Source extract.

The search for justice for a Lakota Sioux man wrongfully charged with murder, told here for the first time by his trial lawyer, Gerry Spence.
This is the untold story of Collins Catch the Bear, a Lakota Sioux, who was wrongfully charged with the murder of a white man in 1982 at Russell Means’s Yellow Thunder Camp, an AIM encampment in the Black Hills in South Dakota. Though Collins was innocent, he took the fall for the actual killer, a man placed in the camp with the intention of compromising the reputation of AIM. This story reveals the struggle of the American Indian people in their attempt to survive in a white world, on land that was stolen from them. We live with Collins and see the beauty that was his, but that was lost over the course of his short lifetime. Today justice still struggles to be heard, not only in this case but many like it in the American Indian nations.

The problem. Name every person the account of the 1982 murder charge mentions by name.

Stored items:
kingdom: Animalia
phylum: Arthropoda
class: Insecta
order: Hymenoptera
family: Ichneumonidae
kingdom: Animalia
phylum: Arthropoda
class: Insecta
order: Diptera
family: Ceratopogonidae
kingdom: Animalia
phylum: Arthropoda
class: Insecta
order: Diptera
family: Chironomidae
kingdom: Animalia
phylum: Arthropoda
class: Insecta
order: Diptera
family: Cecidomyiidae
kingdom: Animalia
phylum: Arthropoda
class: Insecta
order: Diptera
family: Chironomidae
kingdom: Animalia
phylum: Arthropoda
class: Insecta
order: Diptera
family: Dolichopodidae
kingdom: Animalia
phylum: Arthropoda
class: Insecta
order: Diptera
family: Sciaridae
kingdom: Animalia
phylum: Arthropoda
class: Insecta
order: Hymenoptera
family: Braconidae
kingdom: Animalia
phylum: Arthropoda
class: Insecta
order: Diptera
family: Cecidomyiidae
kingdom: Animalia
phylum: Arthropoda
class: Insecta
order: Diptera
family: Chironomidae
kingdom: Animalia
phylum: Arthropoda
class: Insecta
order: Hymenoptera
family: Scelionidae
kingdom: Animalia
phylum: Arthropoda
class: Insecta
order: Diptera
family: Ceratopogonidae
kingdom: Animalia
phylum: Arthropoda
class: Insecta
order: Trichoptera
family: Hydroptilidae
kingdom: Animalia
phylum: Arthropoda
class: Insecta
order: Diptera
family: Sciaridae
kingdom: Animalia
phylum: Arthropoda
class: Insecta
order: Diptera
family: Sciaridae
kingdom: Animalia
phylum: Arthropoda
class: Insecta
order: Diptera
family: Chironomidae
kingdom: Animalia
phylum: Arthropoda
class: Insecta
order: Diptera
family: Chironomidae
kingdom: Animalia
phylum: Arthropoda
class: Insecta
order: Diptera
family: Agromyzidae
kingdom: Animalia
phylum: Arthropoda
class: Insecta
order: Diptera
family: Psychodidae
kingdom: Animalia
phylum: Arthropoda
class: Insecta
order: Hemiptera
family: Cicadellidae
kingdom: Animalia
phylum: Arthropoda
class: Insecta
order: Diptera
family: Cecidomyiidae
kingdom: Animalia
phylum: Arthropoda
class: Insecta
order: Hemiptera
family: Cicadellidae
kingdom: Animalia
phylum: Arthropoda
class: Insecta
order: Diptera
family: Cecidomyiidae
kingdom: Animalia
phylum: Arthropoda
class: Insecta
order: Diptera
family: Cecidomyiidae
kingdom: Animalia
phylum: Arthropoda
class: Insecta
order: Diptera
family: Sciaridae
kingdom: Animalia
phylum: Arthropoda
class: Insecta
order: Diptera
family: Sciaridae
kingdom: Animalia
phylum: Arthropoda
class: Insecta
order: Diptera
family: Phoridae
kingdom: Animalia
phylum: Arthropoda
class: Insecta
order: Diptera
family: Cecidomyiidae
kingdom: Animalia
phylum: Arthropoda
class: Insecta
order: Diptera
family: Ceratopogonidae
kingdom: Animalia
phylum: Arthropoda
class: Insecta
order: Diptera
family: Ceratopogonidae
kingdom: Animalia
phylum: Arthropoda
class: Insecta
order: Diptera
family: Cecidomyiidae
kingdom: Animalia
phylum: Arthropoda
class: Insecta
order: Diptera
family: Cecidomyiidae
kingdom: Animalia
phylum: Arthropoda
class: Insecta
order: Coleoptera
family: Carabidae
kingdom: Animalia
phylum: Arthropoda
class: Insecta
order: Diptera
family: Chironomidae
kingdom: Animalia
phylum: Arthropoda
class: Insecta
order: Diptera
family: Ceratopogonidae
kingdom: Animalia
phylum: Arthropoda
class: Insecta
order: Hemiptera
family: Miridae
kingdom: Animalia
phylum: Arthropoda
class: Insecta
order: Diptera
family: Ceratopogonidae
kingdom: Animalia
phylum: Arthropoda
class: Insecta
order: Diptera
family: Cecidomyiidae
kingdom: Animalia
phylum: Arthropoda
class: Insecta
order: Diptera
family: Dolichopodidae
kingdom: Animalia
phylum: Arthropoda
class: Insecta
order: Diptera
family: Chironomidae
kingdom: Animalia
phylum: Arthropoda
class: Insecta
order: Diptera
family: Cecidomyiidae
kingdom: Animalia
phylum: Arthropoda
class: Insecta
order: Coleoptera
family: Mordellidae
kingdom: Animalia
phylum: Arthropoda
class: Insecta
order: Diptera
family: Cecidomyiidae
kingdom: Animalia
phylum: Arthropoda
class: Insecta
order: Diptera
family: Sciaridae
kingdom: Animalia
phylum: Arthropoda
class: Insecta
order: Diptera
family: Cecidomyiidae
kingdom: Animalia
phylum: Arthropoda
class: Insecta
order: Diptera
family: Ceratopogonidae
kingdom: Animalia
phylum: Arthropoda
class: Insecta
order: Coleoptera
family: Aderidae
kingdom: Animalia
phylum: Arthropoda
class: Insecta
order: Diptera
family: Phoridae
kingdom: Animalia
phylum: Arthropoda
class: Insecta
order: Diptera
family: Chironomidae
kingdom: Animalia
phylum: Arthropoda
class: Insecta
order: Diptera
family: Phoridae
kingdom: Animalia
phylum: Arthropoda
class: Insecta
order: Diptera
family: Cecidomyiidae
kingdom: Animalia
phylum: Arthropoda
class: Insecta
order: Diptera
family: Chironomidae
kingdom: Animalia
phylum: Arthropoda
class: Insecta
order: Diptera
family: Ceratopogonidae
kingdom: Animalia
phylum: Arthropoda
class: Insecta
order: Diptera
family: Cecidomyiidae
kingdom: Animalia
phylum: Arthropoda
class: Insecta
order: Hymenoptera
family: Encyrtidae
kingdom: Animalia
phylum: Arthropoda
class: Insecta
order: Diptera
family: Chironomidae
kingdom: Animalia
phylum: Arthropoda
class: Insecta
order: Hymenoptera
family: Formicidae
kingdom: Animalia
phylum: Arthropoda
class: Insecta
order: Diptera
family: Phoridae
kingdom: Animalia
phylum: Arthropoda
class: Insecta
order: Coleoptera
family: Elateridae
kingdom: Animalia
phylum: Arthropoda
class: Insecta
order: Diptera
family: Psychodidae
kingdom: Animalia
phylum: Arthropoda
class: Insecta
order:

Result. Gerry Spence, Collins Catch the Bear, Russell Means